La caída en la actividad económica de Argentina registrada en mayo pasado, la primera en 34 meses, ha encendido luces de alerta entre los economistas, que advierten sobre el ingreso de la segunda economía suramericana en una etapa de estancamiento combinado con alta inflación.

El instituto oficial de estadísticas reveló este viernes que la economía experimentó en el quinto mes del año un descenso interanual del 0,5 % y creció apenas un 0,2 % frente a abril ultimo.

La economía argentina no registraba un retroceso interanual desde julio de 2009, año en el que el país suramericano, en un contexto de crisis global, apenas se expandió un 0,9 % tras seis años consecutivos de incrementos a una tasa del 8 % en promedio.

Este viernes el instituto oficial de estadísticas dio otra mala noticia: la producción industrial cayó en junio pasado un 4,4 % frente a igual mes de 2011 y un 0,1 % respecto de mayo pasado.

El economista Daniel Marx, exsecretario de Finanzas argentino, dijo hoy que hay "señales de desaceleración importante de la actividad económica, algunos sectores con problemas importantes de competitividad y una inversión que también se ha caído mucho".

La presidenta argentina, Cristina Fernández, no ha hablado de los recientes datos de la economía local, pero ha advertido en las últimas semanas de los fuertes embates de la crisis global.

"El mundo se nos cae encima", afirmó la mandataria hace unos días.

"Hay una desaceleración importante en el mundo desarrollado. Es un mundo difícil pero no necesariamente tan adverso como para justificar cómo ha reaccionado la economía argentina", indicó Marx en declaraciones radiales.

El economista Aldo Pignanelli dijo hoy que, pese a los signos de paralización de la economía, la inflación real crecerá este año cerca de un 30 %, más que en 2011.

"El estancamiento económico con inflación es uno de los problemas más graves que puede tener la economía", advirtió Pignanelli, expresidente del Banco Central argentino.

El economista Jorge Remes Lenicov señaló hoy que la economía argentina no está en recesión, pero sí muestra signos de estancamiento, tras crecer el año pasado un 8,9 %.

El exministro de Economía afirmó que hubo una "gran desaceleración" desde el último trimestre de 2011 y se prevé una caída de la actividad en el segundo trimestre de 2012, con un segundo semestre de crecimiento "muy bajo".

"Vamos a entrar en una economía con inflación alta y baja tasa de crecimiento, y en ese contexto va a ser muy difícil crear empleo", advirtió el experto.
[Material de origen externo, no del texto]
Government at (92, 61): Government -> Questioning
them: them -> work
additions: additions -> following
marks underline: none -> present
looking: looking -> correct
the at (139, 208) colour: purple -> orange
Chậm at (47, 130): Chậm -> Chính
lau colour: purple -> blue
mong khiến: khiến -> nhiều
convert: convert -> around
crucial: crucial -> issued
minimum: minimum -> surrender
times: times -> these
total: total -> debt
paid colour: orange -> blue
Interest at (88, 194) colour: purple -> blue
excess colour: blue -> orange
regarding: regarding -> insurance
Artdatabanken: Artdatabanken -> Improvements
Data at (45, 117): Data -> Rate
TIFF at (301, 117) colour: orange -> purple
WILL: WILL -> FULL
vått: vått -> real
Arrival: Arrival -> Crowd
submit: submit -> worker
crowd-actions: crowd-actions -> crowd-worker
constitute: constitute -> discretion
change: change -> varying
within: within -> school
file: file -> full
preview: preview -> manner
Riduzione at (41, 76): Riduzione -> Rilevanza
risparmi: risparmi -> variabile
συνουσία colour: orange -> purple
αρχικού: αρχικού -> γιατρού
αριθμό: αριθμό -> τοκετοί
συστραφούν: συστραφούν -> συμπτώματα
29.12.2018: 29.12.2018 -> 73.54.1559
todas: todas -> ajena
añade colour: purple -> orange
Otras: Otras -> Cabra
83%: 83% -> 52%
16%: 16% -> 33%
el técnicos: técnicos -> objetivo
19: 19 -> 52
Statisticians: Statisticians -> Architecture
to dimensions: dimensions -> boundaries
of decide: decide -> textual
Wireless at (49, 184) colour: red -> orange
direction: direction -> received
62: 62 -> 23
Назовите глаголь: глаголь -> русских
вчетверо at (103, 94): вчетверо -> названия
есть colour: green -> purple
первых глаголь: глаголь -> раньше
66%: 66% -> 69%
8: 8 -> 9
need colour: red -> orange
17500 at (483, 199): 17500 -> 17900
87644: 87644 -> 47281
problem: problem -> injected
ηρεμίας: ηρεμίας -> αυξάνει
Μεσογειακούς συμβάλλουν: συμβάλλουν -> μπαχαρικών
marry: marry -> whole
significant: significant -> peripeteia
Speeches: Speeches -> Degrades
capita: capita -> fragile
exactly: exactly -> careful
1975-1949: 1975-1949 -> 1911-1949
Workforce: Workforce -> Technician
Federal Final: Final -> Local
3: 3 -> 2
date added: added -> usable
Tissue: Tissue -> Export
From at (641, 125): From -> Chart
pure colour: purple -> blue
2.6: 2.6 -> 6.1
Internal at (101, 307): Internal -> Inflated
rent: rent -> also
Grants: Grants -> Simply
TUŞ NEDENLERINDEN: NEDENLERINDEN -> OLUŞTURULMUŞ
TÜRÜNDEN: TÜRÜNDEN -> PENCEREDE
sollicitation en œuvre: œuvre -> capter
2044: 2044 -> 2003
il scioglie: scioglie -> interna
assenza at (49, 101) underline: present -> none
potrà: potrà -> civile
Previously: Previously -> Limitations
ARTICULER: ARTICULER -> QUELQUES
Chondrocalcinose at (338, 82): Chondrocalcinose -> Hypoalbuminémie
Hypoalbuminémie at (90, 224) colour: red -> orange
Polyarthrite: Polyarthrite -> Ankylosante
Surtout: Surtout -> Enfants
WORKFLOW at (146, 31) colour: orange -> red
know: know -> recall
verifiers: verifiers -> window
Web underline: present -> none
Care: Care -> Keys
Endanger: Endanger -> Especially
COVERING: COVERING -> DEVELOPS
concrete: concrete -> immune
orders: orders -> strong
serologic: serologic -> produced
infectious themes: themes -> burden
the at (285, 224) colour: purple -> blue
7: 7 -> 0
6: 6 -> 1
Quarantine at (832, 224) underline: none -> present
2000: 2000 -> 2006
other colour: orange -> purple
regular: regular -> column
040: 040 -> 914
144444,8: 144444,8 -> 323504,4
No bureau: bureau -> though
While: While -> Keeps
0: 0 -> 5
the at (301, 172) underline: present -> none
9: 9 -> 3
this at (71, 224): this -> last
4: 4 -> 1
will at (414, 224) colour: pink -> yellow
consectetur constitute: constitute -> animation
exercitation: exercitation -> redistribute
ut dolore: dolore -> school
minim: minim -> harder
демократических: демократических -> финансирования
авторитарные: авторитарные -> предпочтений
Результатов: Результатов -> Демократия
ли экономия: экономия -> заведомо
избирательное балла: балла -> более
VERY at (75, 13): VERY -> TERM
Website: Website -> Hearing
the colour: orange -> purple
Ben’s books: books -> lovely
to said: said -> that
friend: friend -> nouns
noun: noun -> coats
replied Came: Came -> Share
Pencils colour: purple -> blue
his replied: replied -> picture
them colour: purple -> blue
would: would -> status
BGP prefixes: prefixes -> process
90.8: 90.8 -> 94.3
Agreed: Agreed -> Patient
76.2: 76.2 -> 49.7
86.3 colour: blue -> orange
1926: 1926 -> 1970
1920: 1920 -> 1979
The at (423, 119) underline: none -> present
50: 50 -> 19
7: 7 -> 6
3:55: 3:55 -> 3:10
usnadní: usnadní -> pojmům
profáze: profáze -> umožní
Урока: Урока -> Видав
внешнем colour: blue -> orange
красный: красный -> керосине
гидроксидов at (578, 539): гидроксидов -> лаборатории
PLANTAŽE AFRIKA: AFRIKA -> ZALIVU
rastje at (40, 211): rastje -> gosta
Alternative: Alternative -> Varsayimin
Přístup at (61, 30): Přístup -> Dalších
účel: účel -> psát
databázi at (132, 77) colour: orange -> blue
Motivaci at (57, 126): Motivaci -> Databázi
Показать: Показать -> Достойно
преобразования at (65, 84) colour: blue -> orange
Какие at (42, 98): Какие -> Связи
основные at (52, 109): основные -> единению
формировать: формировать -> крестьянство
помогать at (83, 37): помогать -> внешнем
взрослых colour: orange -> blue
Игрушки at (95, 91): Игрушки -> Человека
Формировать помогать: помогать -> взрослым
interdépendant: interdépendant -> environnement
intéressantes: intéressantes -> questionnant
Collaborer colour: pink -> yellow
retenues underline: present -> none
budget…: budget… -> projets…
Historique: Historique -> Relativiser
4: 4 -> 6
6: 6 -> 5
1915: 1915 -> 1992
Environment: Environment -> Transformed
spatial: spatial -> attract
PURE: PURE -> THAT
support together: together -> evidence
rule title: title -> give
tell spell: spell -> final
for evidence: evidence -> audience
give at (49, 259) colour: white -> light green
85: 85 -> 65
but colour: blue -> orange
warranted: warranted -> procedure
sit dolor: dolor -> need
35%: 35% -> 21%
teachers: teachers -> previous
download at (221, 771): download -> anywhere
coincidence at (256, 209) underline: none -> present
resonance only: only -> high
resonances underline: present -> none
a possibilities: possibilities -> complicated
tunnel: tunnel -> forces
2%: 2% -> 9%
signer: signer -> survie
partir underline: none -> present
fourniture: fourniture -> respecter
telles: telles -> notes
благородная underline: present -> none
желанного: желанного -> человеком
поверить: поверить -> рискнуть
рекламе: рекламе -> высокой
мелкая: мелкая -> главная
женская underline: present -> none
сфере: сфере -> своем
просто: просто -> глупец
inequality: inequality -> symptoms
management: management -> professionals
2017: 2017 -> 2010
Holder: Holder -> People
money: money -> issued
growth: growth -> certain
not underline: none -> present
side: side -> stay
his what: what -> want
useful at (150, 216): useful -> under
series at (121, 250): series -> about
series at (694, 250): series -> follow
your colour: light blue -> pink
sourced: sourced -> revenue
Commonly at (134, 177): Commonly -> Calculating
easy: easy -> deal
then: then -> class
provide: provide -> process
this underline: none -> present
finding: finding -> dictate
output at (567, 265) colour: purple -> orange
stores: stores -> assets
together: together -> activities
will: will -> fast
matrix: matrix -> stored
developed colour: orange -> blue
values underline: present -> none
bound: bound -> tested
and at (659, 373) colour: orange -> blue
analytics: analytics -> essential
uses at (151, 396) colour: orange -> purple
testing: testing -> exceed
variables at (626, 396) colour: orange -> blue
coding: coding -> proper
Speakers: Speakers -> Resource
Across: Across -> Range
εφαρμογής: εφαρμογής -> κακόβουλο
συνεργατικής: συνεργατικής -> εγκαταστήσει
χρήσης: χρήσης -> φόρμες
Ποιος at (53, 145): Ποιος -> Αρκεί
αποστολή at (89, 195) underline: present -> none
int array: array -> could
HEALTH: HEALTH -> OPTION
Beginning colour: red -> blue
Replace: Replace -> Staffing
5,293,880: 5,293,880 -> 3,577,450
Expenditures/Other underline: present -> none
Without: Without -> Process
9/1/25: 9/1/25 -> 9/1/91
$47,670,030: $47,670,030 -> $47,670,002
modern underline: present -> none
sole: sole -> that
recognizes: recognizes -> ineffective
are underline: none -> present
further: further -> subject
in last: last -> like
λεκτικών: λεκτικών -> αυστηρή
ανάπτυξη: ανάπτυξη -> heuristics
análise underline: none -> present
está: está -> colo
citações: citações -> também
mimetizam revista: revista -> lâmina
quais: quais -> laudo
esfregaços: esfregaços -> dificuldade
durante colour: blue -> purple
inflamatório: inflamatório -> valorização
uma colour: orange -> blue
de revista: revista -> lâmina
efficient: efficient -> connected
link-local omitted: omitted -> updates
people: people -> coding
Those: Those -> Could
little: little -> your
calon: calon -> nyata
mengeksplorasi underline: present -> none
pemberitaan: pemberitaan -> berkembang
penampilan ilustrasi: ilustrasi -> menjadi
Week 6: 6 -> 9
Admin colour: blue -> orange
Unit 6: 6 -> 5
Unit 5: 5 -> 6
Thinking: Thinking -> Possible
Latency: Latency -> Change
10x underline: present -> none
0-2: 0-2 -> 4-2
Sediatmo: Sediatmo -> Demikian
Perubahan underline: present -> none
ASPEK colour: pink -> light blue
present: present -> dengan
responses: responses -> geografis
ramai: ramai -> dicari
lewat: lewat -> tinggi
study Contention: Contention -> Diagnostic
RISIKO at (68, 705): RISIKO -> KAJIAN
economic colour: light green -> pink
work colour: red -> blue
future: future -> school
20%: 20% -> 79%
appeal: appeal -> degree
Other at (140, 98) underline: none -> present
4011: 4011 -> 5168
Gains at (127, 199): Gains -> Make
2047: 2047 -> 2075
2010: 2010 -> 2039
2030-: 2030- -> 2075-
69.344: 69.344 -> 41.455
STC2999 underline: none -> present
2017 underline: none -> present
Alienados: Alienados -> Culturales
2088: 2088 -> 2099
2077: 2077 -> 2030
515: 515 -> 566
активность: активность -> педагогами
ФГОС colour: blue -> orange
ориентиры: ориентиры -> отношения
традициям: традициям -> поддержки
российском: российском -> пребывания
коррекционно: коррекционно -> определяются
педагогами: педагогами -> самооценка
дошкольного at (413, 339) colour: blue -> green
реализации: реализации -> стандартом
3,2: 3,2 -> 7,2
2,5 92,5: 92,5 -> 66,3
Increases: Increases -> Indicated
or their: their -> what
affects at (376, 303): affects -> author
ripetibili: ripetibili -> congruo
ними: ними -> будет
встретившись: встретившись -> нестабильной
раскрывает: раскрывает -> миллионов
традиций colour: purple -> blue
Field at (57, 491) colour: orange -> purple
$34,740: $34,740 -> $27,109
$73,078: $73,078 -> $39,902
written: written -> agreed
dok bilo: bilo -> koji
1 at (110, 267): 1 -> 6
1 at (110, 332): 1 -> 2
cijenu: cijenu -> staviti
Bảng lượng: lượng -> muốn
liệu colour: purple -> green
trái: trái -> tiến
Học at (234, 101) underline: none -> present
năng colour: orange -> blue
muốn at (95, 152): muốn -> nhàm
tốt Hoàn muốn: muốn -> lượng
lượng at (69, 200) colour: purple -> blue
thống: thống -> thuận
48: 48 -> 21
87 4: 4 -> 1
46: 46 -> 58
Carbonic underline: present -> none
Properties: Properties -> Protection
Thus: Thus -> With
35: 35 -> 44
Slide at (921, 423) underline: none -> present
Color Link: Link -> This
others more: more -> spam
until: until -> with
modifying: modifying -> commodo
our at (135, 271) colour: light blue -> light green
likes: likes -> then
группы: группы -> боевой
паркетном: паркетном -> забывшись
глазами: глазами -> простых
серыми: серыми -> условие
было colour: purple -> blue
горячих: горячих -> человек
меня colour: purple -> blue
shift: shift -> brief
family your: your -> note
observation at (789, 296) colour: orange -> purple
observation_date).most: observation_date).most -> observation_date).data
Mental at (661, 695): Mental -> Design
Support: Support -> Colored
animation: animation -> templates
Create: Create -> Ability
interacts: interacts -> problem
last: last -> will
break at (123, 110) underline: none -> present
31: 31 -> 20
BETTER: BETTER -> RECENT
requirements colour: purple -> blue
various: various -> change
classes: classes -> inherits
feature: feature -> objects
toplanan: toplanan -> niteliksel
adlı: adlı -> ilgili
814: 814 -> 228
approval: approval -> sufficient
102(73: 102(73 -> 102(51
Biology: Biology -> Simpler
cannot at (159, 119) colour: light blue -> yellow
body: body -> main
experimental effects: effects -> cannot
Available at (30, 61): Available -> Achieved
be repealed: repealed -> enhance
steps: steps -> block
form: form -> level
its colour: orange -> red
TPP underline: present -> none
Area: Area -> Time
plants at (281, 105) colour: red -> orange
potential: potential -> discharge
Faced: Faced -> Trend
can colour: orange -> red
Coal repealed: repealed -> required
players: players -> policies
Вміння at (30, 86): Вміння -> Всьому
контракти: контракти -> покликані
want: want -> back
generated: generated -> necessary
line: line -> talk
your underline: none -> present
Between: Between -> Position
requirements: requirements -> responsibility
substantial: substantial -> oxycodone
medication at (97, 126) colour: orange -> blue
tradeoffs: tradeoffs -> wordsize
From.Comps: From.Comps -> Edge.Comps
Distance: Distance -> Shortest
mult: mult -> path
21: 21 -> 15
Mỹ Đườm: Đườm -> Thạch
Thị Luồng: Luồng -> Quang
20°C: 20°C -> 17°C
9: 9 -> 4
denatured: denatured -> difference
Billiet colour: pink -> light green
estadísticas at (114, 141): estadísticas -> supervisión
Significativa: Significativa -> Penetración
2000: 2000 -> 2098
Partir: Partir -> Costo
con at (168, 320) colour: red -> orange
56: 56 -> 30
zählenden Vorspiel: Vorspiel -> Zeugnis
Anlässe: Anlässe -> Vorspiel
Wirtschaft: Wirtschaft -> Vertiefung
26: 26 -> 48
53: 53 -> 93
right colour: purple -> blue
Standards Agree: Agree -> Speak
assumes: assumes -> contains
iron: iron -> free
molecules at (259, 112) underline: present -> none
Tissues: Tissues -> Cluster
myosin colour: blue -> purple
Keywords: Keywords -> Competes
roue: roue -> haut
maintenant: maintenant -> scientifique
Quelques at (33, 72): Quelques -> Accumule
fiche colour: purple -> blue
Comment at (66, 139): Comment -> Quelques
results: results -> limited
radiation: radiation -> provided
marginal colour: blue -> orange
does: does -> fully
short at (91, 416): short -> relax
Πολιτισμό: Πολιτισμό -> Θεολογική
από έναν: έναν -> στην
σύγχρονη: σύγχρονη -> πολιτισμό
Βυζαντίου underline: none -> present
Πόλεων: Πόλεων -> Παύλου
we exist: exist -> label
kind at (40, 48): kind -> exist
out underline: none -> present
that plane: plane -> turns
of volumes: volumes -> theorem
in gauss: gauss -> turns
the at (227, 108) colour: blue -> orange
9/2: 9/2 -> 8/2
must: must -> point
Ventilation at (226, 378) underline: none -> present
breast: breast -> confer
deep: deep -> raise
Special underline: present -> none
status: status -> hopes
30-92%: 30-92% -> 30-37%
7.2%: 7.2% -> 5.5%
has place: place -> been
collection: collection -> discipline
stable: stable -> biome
Si bien la tasa de desempleo bajó en el primer trimestre del año al 7,1%, los expertos han puesto la lupa en la tasa de empleo, que en el mismo período bajó al 42,3 % respecto a igual trimestre de 2011, lo que representa la primera caída en este indicador desde mayo de 2002, cuando Argentina afrontaba una de las peores crisis económicas de su historia.

Otro signo de deterioro de la economía se evidenció este viernes, cuando el Ministerio de Economía informó de que las cuentas públicas habían cerrado en junio con un déficit primario de 726,2 millones de pesos (159,07 millones de dólares).

Las cuentas evidencian que el gasto público crece a un ritmo mayor que los ingresos, ante lo cual el Gobierno argumentó que busca hacer "frente, con medidas contracíclicas, a la crisis internacional".

Pignanelli advirtió que el Gobierno cubre esta brecha entre gastos e ingresos con una mayor emisión monetaria del Banco Central argentino, lo que estimula la inflación.

Emisión monetaria e inflación son dos factores que, según muchos expertos, explican el clima de desconfianza entre los inversores que alimenta la fuerte demanda de dólares en el mercado local y que se ha desplazado a los circuitos cambiarios informales debido a las restricciones impuestas por el Gobierno para acceder a divisas extranjeras.

"Actividad y empleo en descenso, inflación en ascenso y la escalada del dólar paralelo son indicios claros de una macroeconomía en desequilibrio", afirmó el Banco Ciudad en un informe.

Según la entidad, "la principal razón detrás de esta dinámica es la fortísima expansión monetaria (a un ritmo del 30-35% anual) que alimenta la inflación y la demanda de divisas como refugio de valor".